Another inch of rain last night. That means weeds. I can't keep up. It's been too wet to roto-till, so I have to weed by hand and hoe. That and picking strawberries is killing my back. Not that I'm complaining!

Comment by Randall Smith on June 10, 2015 at 7:15am

I rake up excess grass clippings after mowing and throw most of them (it) on the compost pile. I also have a pile in the garden to be used for weed control around individual plants and in rows.

Well, when I started to spread a certain pile around, I discovered that beneath it were tunnels--VOLES! Yikes. Once they discover my sweet potatoes, they are voracious. Fortunately, they eat Decon poison. We'll see if that does the trick.

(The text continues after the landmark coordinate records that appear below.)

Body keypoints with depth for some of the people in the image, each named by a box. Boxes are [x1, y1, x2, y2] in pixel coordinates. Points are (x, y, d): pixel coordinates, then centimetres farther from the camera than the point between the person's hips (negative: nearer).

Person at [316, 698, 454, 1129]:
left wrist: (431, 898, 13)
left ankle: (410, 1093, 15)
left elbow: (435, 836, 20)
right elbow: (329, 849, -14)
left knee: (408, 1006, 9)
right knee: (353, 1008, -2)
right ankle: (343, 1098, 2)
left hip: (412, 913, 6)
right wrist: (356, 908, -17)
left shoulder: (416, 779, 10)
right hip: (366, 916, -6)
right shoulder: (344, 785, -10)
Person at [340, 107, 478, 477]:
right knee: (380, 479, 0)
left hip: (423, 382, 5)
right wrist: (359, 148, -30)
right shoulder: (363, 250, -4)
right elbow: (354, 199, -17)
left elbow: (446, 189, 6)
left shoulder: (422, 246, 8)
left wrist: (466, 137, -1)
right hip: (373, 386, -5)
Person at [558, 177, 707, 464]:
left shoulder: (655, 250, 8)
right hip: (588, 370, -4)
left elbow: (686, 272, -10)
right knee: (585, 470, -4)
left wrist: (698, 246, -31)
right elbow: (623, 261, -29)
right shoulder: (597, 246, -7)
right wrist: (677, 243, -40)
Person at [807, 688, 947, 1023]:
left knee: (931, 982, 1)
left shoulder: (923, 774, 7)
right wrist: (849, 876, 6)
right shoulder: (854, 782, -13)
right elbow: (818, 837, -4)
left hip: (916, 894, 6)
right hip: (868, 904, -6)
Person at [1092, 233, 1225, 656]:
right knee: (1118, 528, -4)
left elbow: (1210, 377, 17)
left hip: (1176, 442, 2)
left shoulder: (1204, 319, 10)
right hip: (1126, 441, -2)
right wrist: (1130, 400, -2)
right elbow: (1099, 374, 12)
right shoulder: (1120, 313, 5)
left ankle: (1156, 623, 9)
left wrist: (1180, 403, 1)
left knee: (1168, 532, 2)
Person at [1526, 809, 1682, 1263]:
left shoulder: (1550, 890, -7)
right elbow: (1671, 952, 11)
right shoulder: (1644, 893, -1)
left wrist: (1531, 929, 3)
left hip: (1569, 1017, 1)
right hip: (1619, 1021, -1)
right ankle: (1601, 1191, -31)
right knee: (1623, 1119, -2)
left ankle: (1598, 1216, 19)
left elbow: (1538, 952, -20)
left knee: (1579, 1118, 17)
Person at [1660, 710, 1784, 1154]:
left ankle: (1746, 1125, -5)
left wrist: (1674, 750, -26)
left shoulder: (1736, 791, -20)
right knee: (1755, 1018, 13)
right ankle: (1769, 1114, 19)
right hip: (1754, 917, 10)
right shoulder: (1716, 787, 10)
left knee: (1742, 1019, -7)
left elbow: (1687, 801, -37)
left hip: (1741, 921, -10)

Comment by Joan Denoo on June 8, 2015 at 4:42pm

Barbara, about burying branches, limbs or trees. I forgot about being careful which ones you use because of sprouting. My guess is, you will have sprouts from the buried material. I don't have any sprouting problems because we cut down conifers. We might get seeds sprouting and if we do, we will kill them with vinegar. 

Comment by Joan Denoo on June 8, 2015 at 4:39pm

Barbara, my Gardener's Supply Co catalogue came today and if you go to gardeners.com, or http://www.gardeners.com/home, you will find all kinds of support ideas. or order from them. Pricey, but already made. 

We are in a heat spell, went over the record the past two days. It is 99° here now. 


Comment by Barbara Livingston on June 8, 2015 at 8:44am

I opted to place my hugelkultur bed above ground simply because I didn't want to dig a trench - and made a few errors in the process. I saw one at a local display at it had a few branches sticking out of it. So when I made mine there were some visible also.  Sadly, I scavanged some branches from my neighbor's trash pile - chinaberry, texas umbrella tree - and those branches exposed are now sprouting. I keep nipping them off with pruner. 

Randall, I know I have some of those pesky critters as I can see the holes, but have never seen one. :) 

Daniel, there must be a drug to help your neighbor, lol.